しかし、トレーニングの中で、カーボンシューズからの反発力を最大限に受けられる正しいフォーム(つまり、上への反発力を前方への推進力に変えるフォーム)を身につけられれば、サブ3達成に向けた最高の武器になることでしょう。
アシックスであれば「META SPEED SKY」「MAGIC SPEED 2」
弊社(アミノサウルス)と提携しているアシックスのシューズであれば、下記の2つがおすすめです。参考にしてください。

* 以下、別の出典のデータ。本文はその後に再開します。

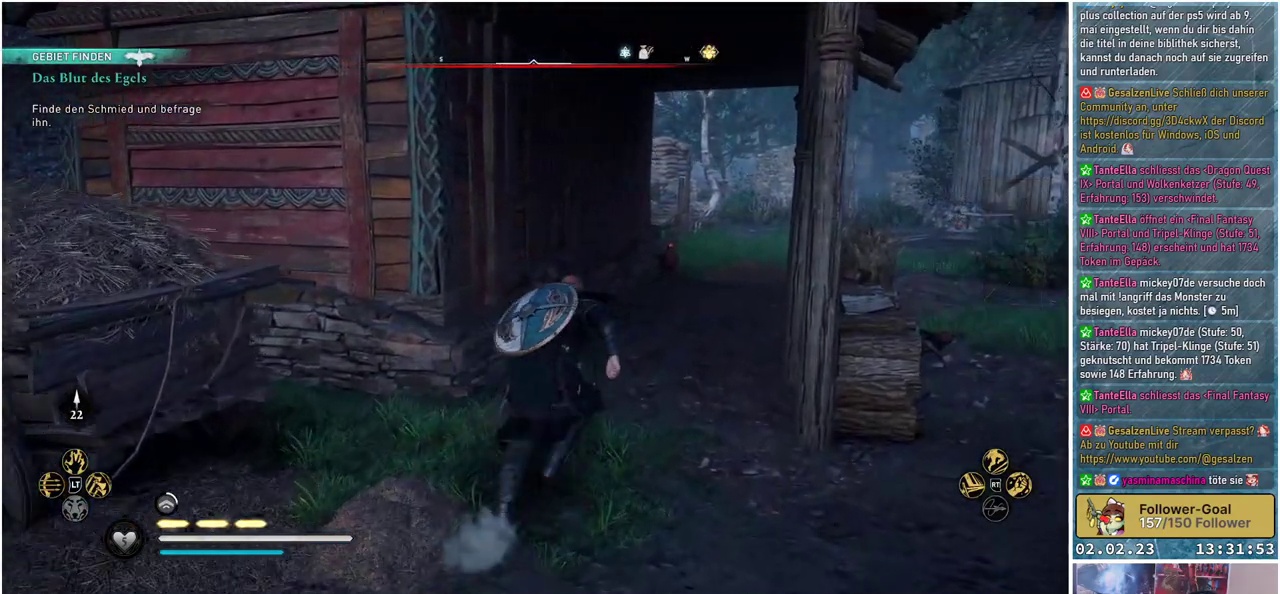
{"buttons": [], "left_stick": "up", "right_stick": "center", "events": [[66, "right_stick", "center"]]}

META SPEED SKYシリーズ(画像はMETA SPEED SKY+)
MAGIC SPEEDシリーズ(画像はMAGIC SPEED 2)
まとめ
今回は、まずは「敵を知る」ということで、サブ3挑戦にあたっての基礎知識として、下記に関連した内容をお伝えしてきました。
- サブ3とは
- サブ3の難易度と価値
- サブ3のためのトレーニング
- サブ3のためのシューズ選びのポイント
冒頭の内容と重複しますが、最後に改めてお伝えしておきたいことがあります。
サブ3の壁は高いです。それは事実です。
しかし、50代からマラソンを始めてサブ3を達成した人もいることはお伝えした通りです。
サブ3に挑戦しようという「少しの勇気」と、決めたからには言い訳せずにやり遂げるという「強い意志と覚悟」を持ち、「適切な努力」を積むことができれば、必ずサブ3は達成できます。
なので、少しでも「サブ3にチャレンジしてみようかな」と思ったら迷わず「挑戦」してほしいと思います。人生において「挑戦」ほどエキサイティング且つ自分へのリターンが多いものはないと思います。
大きな挑戦の先に「達成感」があり、「成長」があり、「生きているという充実感」があります。人間の本能を刺激してくれるものが「サブ3挑戦」には詰まっています。
サブ3に向けて取り組んだすべてのことが、あなたの人生にきっと多くのものをもたらしてくれることは間違いありません。応援しています。